The obstacles to missional progress, however, are familiar to every pastor. While two-thirds of the pastors surveyed indicated their church makes regular changes to improve their effectiveness, 49 percent said lay leaders in the congregation often resist change to protect their area of responsibility. One-third of them said their church had experienced disruptive conflict in the past year.
“No doubt spiritual failures hold churches back more than leadership or administrative shortcomings,” McConnell said. “Discouraging baptism and membership trends in the Southern Baptist Convention show us that change is needed in many local congregations.
“But change requires leadership,” McConnell noted. “LifeWay Research wanted to find out whether basic leadership activities are occurring in smaller Southern Baptist churches. While we found that many key activities are occurring, we were able to identify significant shortcomings in planning and process improvement.”
Many pastors of small churches candidly admitted they do not know how to lead their church where they need to go, McConnell reported.
Only 29 percent of small-church pastors strongly agreed that they have a clear plan to accomplish the things God has called their church to do. Forty-four percent agreed (strongly or somewhat) that they often don’t understand why things they try don’t work. Thirty percent agreed that they are confused about where they should invest their own time and effort.
The problem is compounded by the fact that many churches fail to plan or even evaluate their current activities, the survey revealed. Although 70 percent of the pastors said the allocation of their church budget adequately funds current objectives, 40 percent agreed their church rarely has time to step back and plan appropriately.
While more than half of pastors — 57 percent — have written a vision or mission statement adopted by their church, two-thirds rarely change who is responsible for certain work or responsibilities. Leadership in fewer than six in 10 churches regularly evaluates methods and results of events and programs.
“The survey clearly indicates that smaller-membership churches need to stop and evaluate what they are doing and who is doing it,” McConnell said. “Leaders need to develop effective plans for carrying out the work God has called their churches to do.”

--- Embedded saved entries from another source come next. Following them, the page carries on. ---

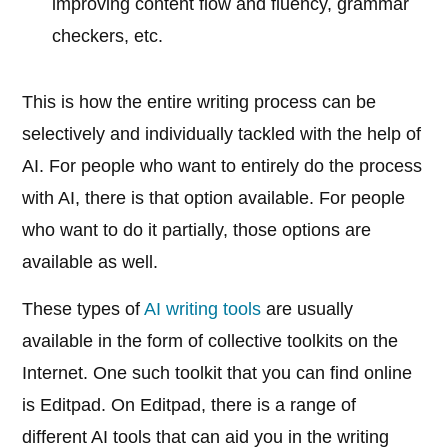
improving content flow and fluency, grammar
checkers, etc.
This is how the entire writing process can be
selectively and individually tackled with the help of
AI. For people who want to entirely do the process
with AI, there is that option available. For people
who want to do it partially, those options are
available as well.
These types of
AI writing tools
are usually
available in the form of collective toolkits on the
Internet. One such toolkit that you can find online
is Editpad. On Editpad, there is a range of
different AI tools that can aid you in the writing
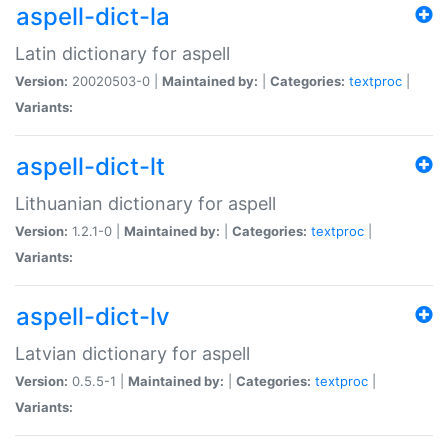
aspell-dict-la
Latin dictionary for aspell
Version:
20020503-0 |
Maintained by:
|
Categories:
textproc
|
Variants:
aspell-dict-lt
Lithuanian dictionary for aspell
Version:
1.2.1-0 |
Maintained by:
|
Categories:
textproc
|
Variants:
aspell-dict-lv
Latvian dictionary for aspell
Version:
0.5.5-1 |
Maintained by:
|
Categories:
textproc
|
Variants:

Leading a church requires both vision and administrative ability, McConnell said. Many pastors, though, are much stronger in one area than the other.

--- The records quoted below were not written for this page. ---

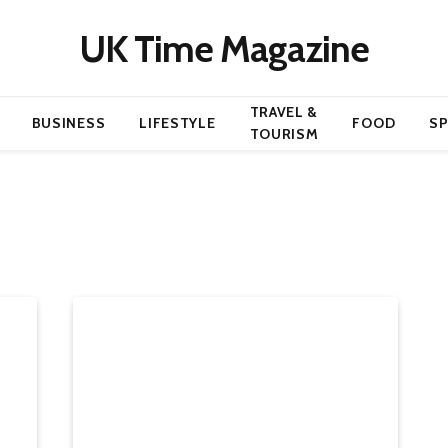
UK Time Magazine
TRAVEL &
BUSINESS
LIFESTYLE
FOOD
S
TOURISM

“The Apostle Paul in 1 Corinthians 12:28 taught that God places teachers in the church and also gives the gift of managing,” he said. “But he never promised both those gifts would be in the same person.

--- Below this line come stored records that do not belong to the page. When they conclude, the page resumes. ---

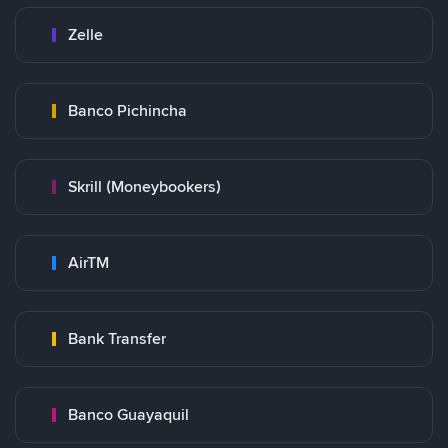
Zelle
Banco Pichincha
Skrill (Moneybookers)
AirTM
Bank Transfer
Banco Guayaquil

“Pastors who candidly assess their own strengths and weaknesses can surround themselves with leaders who have the talents that they lack,” McConnell said. “Each local church should seek out and utilize members gifted in organizing people and processes while still encouraging each other to desire the greater gifts of faith, hope and love.”
The PowerPoint report, “Leadership Issues for the Small Church,” is available at www.lifewayresearch.com. The online study was conducted in March among 801 pastors, 350 of whom were pastors of smaller-membership congregations, defined as those with an average primary worship attendance of less than 100. The sample provides 95 percent confidence that the sampling error does not exceed +5.2 percent for the small-church sample.
(EDITOR’S NOTE — Kelly is an assistant editor of Baptist Press.)